Another great library from the author of pybind11. I was blown away (as a non CS person) that they approached GPU arrays by bypassing CUDA altogether and generating PTX on the fly, followed by JIT compiling it. It could be a trivial concept for more experienced folks here, but it did expand my feeble mind. I was even thinking about trying such an approach in Rust, which I'm learning at the moment.
The author (Wenzel Jakob, also here on HN) is an absolute Legend, and coauthor of the famous 2nd bible of physically based rendering: http://www.pbr-book.org/
He also has his Mitsuba Renderer (for which this library was created), Nori UI library, ... guy is a machine, and extremely personable / friendly in person.
I hope to succeed in marrying his Field-Aligned Remeshing technique to surface refinement mesh-extraction from depth-maps. It's _so_ good that I honestly believe it worth the (significant) effort.
Do not hesitate to communicate on your project if you ever do that (maybe here: http://www.arewelearningyet.com/gpu-computing/), there is clearly space for a great GPU library in Rust.
It seems like it's basically a library for program transformation - more or less two kinds of transformation, parallelization/vectorization and automatic differentiation.
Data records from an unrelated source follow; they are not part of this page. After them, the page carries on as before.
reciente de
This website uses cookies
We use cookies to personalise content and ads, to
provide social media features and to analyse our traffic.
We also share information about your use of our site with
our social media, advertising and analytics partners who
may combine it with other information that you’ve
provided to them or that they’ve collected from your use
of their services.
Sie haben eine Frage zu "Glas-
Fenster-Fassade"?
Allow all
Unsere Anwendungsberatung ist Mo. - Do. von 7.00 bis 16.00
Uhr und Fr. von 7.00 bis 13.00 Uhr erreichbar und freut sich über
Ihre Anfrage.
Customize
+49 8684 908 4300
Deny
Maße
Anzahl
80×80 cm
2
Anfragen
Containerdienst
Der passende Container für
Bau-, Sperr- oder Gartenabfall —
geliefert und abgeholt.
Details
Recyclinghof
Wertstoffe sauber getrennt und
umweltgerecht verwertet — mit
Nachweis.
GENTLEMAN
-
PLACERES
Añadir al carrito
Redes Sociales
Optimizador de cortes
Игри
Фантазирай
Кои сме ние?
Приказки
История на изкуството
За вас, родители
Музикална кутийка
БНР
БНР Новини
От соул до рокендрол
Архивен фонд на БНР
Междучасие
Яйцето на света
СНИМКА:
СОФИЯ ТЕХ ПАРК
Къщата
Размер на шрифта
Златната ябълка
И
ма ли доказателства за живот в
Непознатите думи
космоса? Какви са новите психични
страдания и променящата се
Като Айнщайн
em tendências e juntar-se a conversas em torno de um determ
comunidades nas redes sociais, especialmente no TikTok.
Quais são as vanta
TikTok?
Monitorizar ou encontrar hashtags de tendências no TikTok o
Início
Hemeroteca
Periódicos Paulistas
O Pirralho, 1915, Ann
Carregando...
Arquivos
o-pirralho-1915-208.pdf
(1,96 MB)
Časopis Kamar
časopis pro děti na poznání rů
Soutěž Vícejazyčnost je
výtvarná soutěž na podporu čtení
The question I would have is; suppose you have some large program which gets transformed into a system that pipes vectors from location to location, doing operations, how do you deal with issues of data/memory divergence [1]. Basically, how to do you tune the system the data you are using stays in the cache - without consider cache, many advantages of a GPU can be lost. These messy issues tend appear whenever one engages in code generation. Purely piece vectorizations don't have the problem but anything where you're partially reducing and such could have the problem.